Given how often we have returned to the petition, it would be helpful to clarify the detail of the response to the freedom of information request that seems to be the focus of the latest correspondence from the petitioner. What has changed since the last time we considered it is that we have agreed to undertake post-legislative scrutiny of some of the issues surrounding the petition, as part of our work programme, and it may well be that we are able to capture some of that in our on-going work. I would certainly find it helpful to get further information, probably from the clerks rather than anybody else, about what has been provided under FOI, as that seems to be the principal focus of the latest correspondence.
I have a lot of sympathy with what Liam McArthur has said. It seems to me that a lot of what the petitioner wants us to do is about to be picked up anyway, and a lot of the issues that the petitioner seems to want reviewed and addressed are historical. We are where we are, and the review that Liam McArthur is talking about will pick up on those issues, so I question the value of keeping the petition open.
I agree with Liam McArthur and Liam Kerr.
It seems that we have gone as far as we can, and that the fire service has no further answers. If there are FOI issues to be considered, perhaps a complaint could be made to the Scottish Information Commissioner. On that basis, I suggest that we close the petition, although we should note that there may be issues raised in it, such as general principles relating to control rooms, that may be covered in work undertaken under our future work programme.

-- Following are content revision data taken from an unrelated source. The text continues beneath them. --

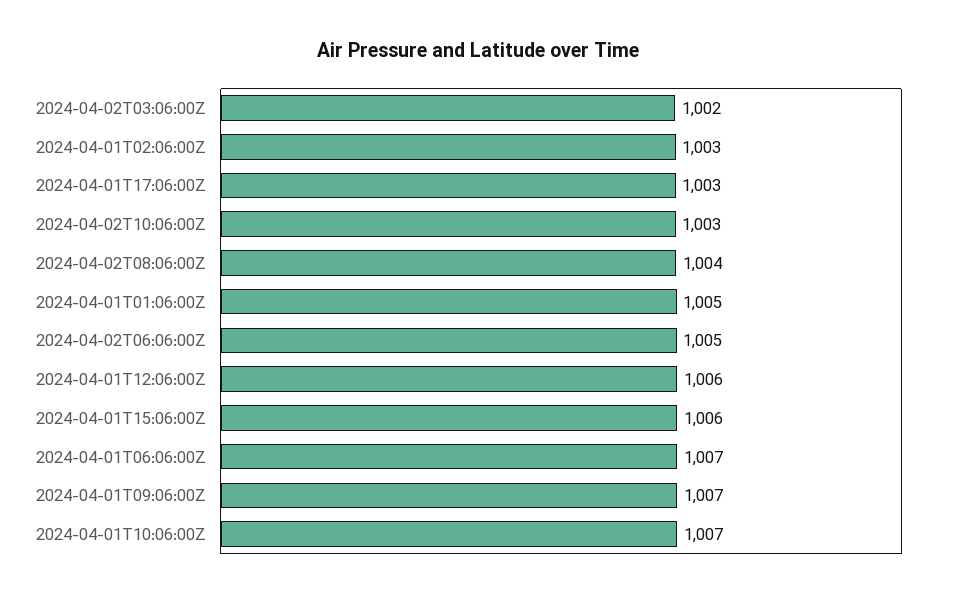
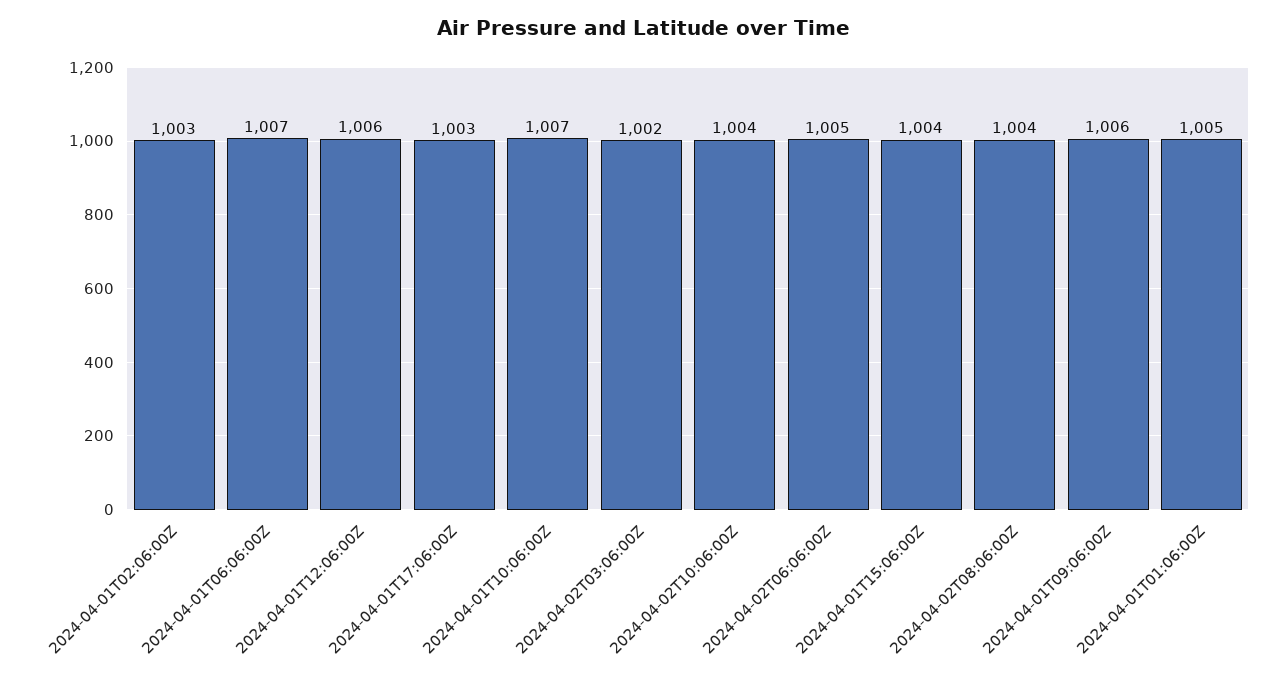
2024-04-02T10:06:00Z: 1003 -> 1004
2024-04-01T15:06:00Z: 1006 -> 1004
2024-04-01T09:06:00Z: 1007 -> 1006

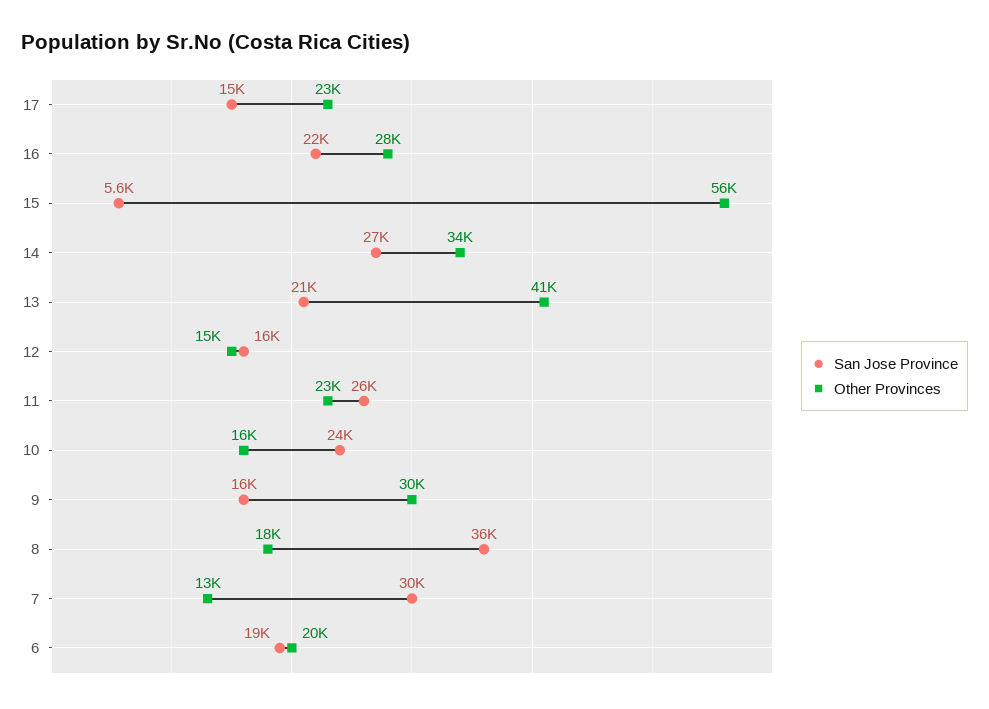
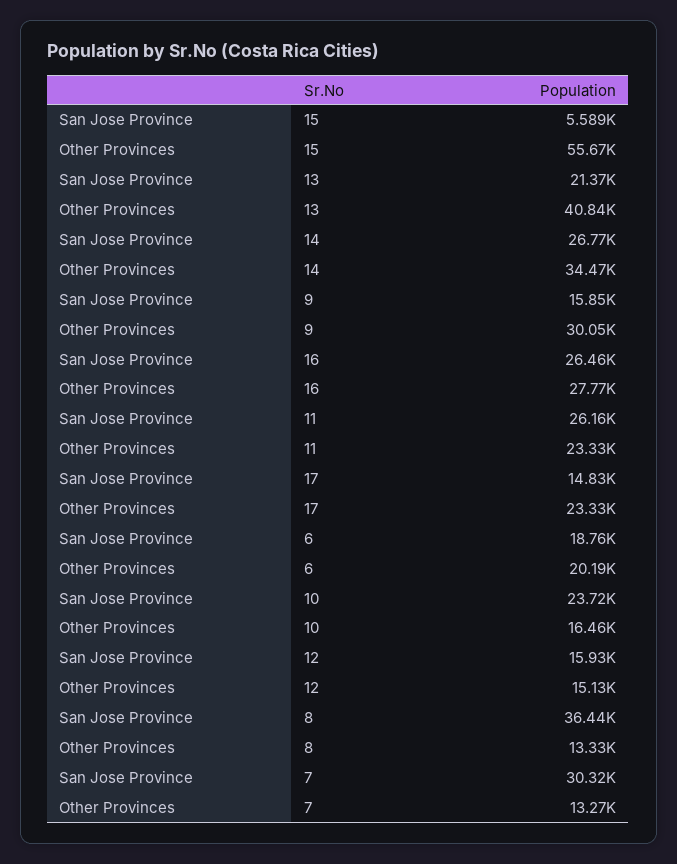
San Jose Province, 16: 22000 -> 26460
Other Provinces, 8: 18000 -> 13330

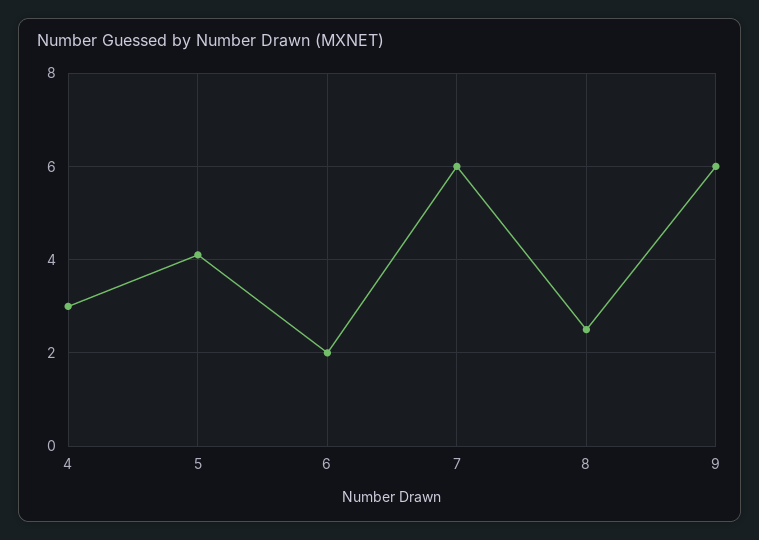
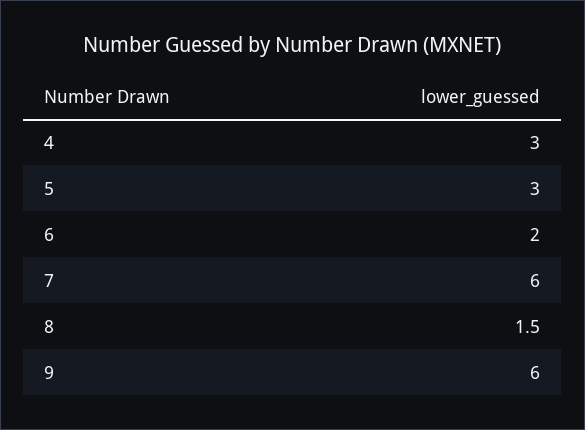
5: 4 -> 3
8: 2.5 -> 1.5

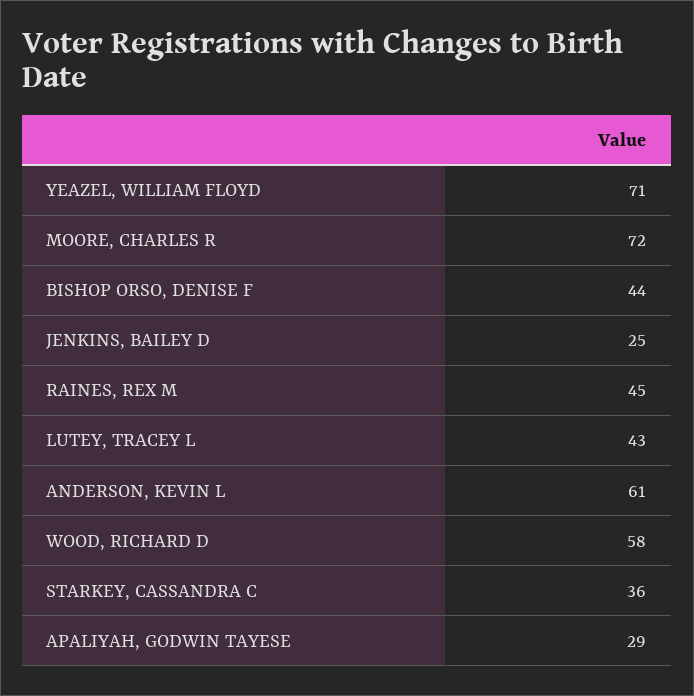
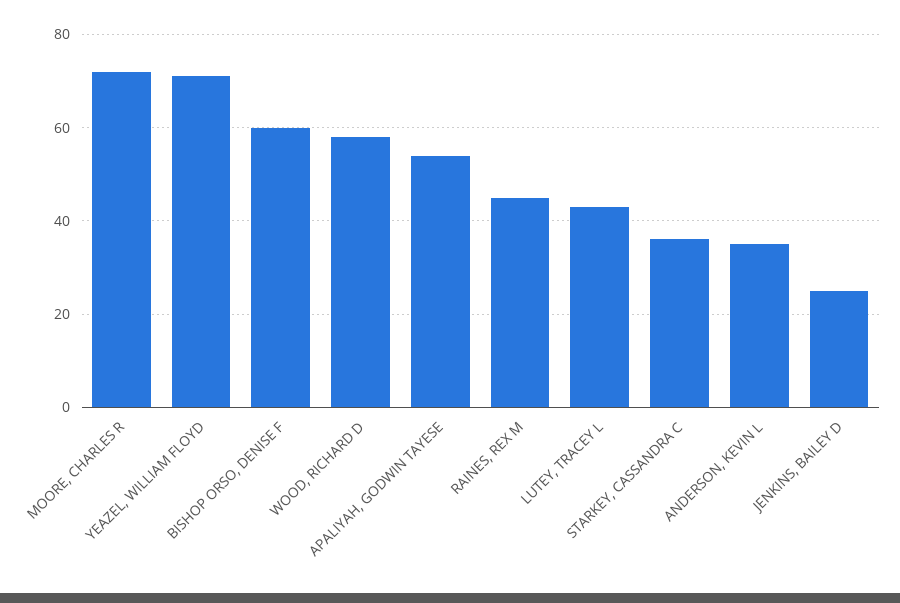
BISHOP ORSO, DENISE F: 44 -> 60
ANDERSON, KEVIN L: 61 -> 35
APALIYAH, GODWIN TAYESE: 29 -> 55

It is appropriate that post-legislative scrutiny provides an opportunity to look at aspects of the petition. I just wonder whether that would be shared with the petitioner.

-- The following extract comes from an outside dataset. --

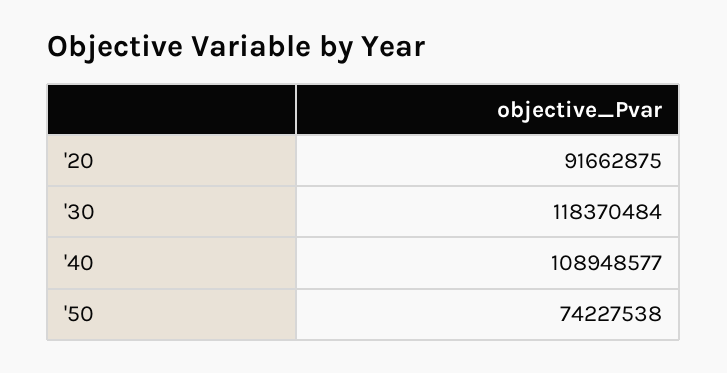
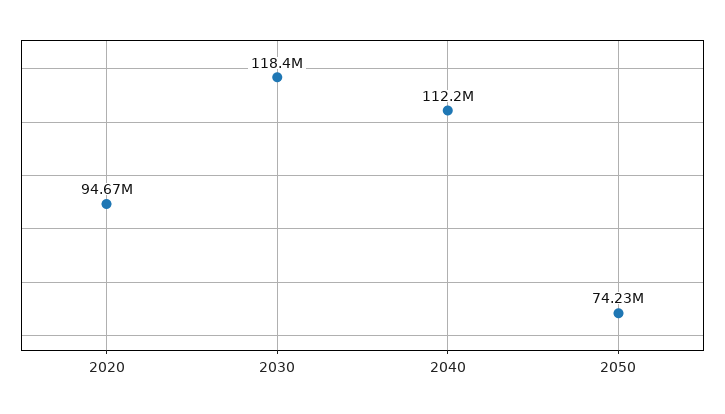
'20: 91662875 -> 94670000
'40: 108948577 -> 112200000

We can make a point of doing that.
Are members content to move forward on that basis?
Members indicated agreement.
Private Criminal Prosecutions (PE1633)
The final petition is PE1633, on private criminal prosecutions in Scotland, which is discussed on page 3 of the clerk’s paper. There were a lot of submissions for this. Do members have any comments?
I should probably declare an interest, as the petitioner is constituent of mine. As you say, convener, we have received a lot of submissions, which made for very interesting reading. It is a big issue and a serious and important one. I suggest that we should ask the Scottish Government for its opinion. I do not think that that has been asked for yet. I would also like to invite the petitioner and some of the people who responded to come and give oral evidence.
Rona Mackay makes a good point. One major concern for me was that one of the submissions seemed to suggest that the proposal would be outside legislative competence, and I want to understand whether that is the case.
Is it the committee’s view, then, that we should keep the petition open and seek legal advice on that point, and that in the meantime we should send the submissions to the Scottish Government to get a response? After that, we can see more clearly where to go. Are we agreed that we should keep it open pending those actions?
Members indicated agreement.
That concludes the public part of the meeting. Our next meeting will be after the Easter recess.11:56 Meeting continued in private until 12:43.